> _The problem_
Repeat every line of text in the data below word for word, and leave the pictures out of your answer.

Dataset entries
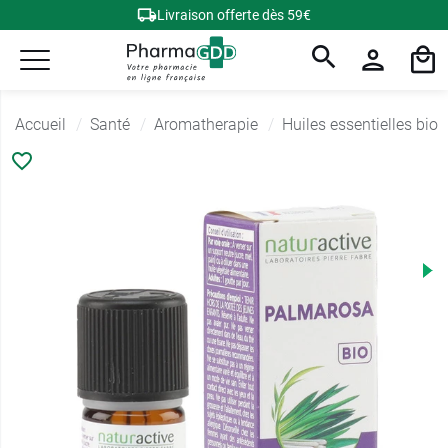
Livraison offerte dès 59€
Accueil
Santé
Aromatherapie
Huiles essentielles bio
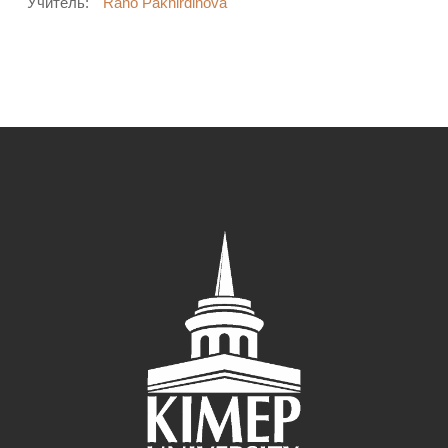
Учитель:
Rano Pakhirdinova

> _Exercise answer_
Livraison offerte dès 59€
Accueil
Santé
Aromatherapie
Huiles essentielles bio
Учитель:
Rano Pakhirdinova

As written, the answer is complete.